Figure comprehension tasks:
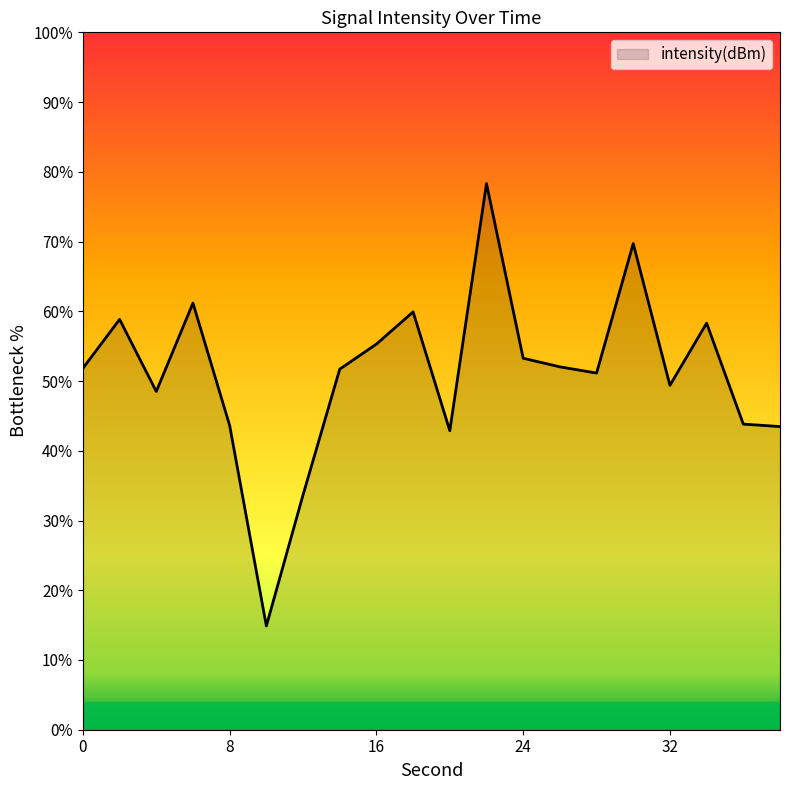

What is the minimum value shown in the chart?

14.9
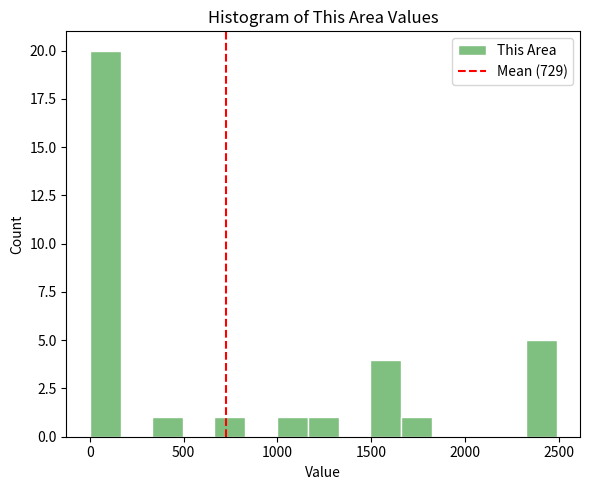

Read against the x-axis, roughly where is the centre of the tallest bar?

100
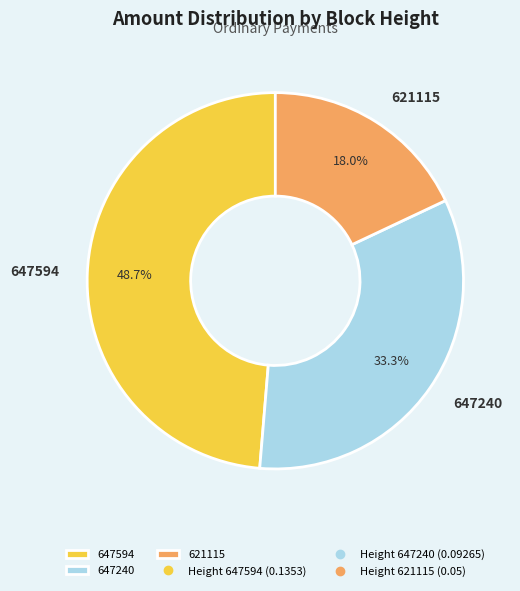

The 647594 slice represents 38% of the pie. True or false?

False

...

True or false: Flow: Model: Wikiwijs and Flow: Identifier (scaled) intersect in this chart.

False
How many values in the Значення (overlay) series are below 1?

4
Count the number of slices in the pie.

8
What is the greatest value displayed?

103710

→ **TASK TO CARRY OUT**: Count the lines in the entries that contain the word "chart". Give only the number.

→ **EXPECTED OUTPUT**: 2